##### Records
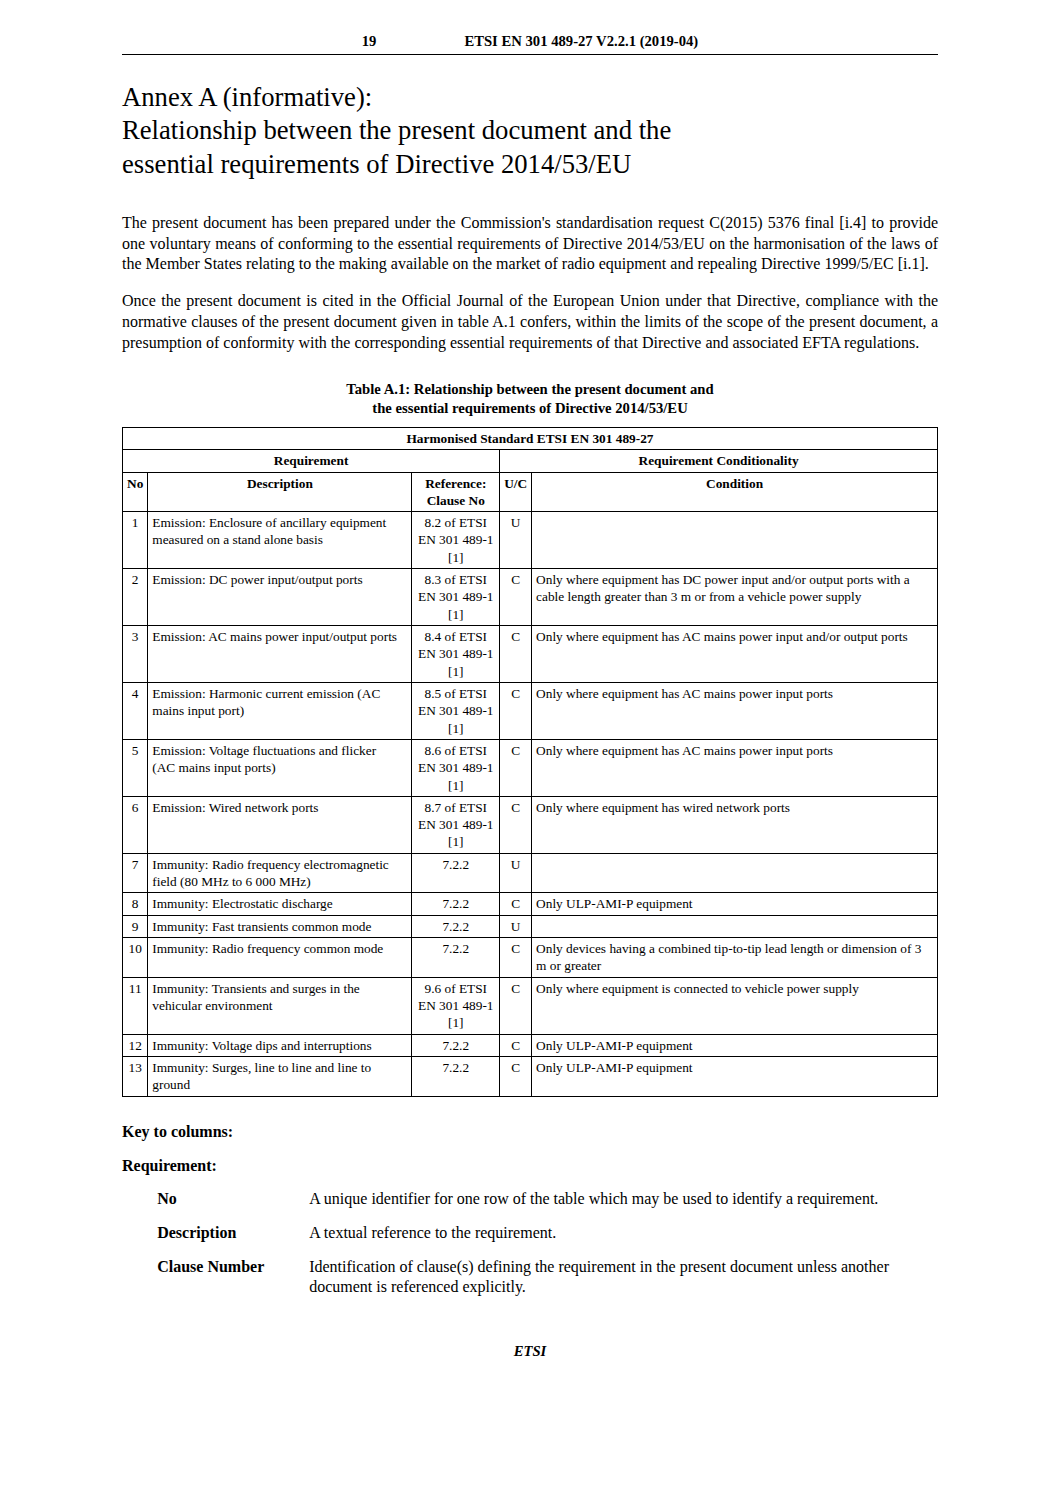19 ETSI EN 301 489-27 V2.2.1 (2019-04)
Annex A (informative):
Relationship between the present document and the
essential requirements of Directive 2014/53/EU
The present document has been prepared under the Commission's standardisation request C(2015) 5376 final [i.4] to provide one voluntary means of conforming to the essential requirements of Directive 2014/53/EU on the harmonisation of the laws of the Member States relating to the making available on the market of radio equipment and repealing Directive 1999/5/EC [i.1].
Once the present document is cited in the Official Journal of the European Union under that Directive, compliance with the normative clauses of the present document given in table A.1 confers, within the limits of the scope of the present document, a presumption of conformity with the corresponding essential requirements of that Directive and associated EFTA regulations.
Table A.1: Relationship between the present document and
the essential requirements of Directive 2014/53/EU
| Harmonised Standard ETSI EN 301 489-27 |
| Requirement | Requirement Conditionality |
| No | Description | Reference: Clause No | U/C | Condition |
| 1 | Emission: Enclosure of ancillary equipment measured on a stand alone basis | 8.2 of ETSI EN 301 489-1 [1] | U | |
| 2 | Emission: DC power input/output ports | 8.3 of ETSI EN 301 489-1 [1] | C | Only where equipment has DC power input and/or output ports with a cable length greater than 3 m or from a vehicle power supply |
| 3 | Emission: AC mains power input/output ports | 8.4 of ETSI EN 301 489-1 [1] | C | Only where equipment has AC mains power input and/or output ports |
| 4 | Emission: Harmonic current emission (AC mains input port) | 8.5 of ETSI EN 301 489-1 [1] | C | Only where equipment has AC mains power input ports |
| 5 | Emission: Voltage fluctuations and flicker (AC mains input ports) | 8.6 of ETSI EN 301 489-1 [1] | C | Only where equipment has AC mains power input ports |
| 6 | Emission: Wired network ports | 8.7 of ETSI EN 301 489-1 [1] | C | Only where equipment has wired network ports |
| 7 | Immunity: Radio frequency electromagnetic field (80 MHz to 6 000 MHz) | 7.2.2 | U | |
| 8 | Immunity: Electrostatic discharge | 7.2.2 | C | Only ULP-AMI-P equipment |
| 9 | Immunity: Fast transients common mode | 7.2.2 | U | |
| 10 | Immunity: Radio frequency common mode | 7.2.2 | C | Only devices having a combined tip-to-tip lead length or dimension of 3 m or greater |
| 11 | Immunity: Transients and surges in the vehicular environment | 9.6 of ETSI EN 301 489-1 [1] | C | Only where equipment is connected to vehicle power supply |
| 12 | Immunity: Voltage dips and interruptions | 7.2.2 | C | Only ULP-AMI-P equipment |
| 13 | Immunity: Surges, line to line and line to ground | 7.2.2 | C | Only ULP-AMI-P equipment |
Key to columns:
Requirement:
No
A unique identifier for one row of the table which may be used to identify a requirement.
Description
A textual reference to the requirement.
Clause Number
Identification of clause(s) defining the requirement in the present document unless another document is referenced explicitly.
ETSI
##########
*Problem requirements*
Whichever lines of the material hold the word "mode", find and copy them.

*Answer space*
| 9 | Immunity: Fast transients common mode | 7.2.2 | U | |
| 10 | Immunity: Radio frequency common mode | 7.2.2 | C | Only devices having a combined tip-to-tip lead length or dimension of 3 m or greater |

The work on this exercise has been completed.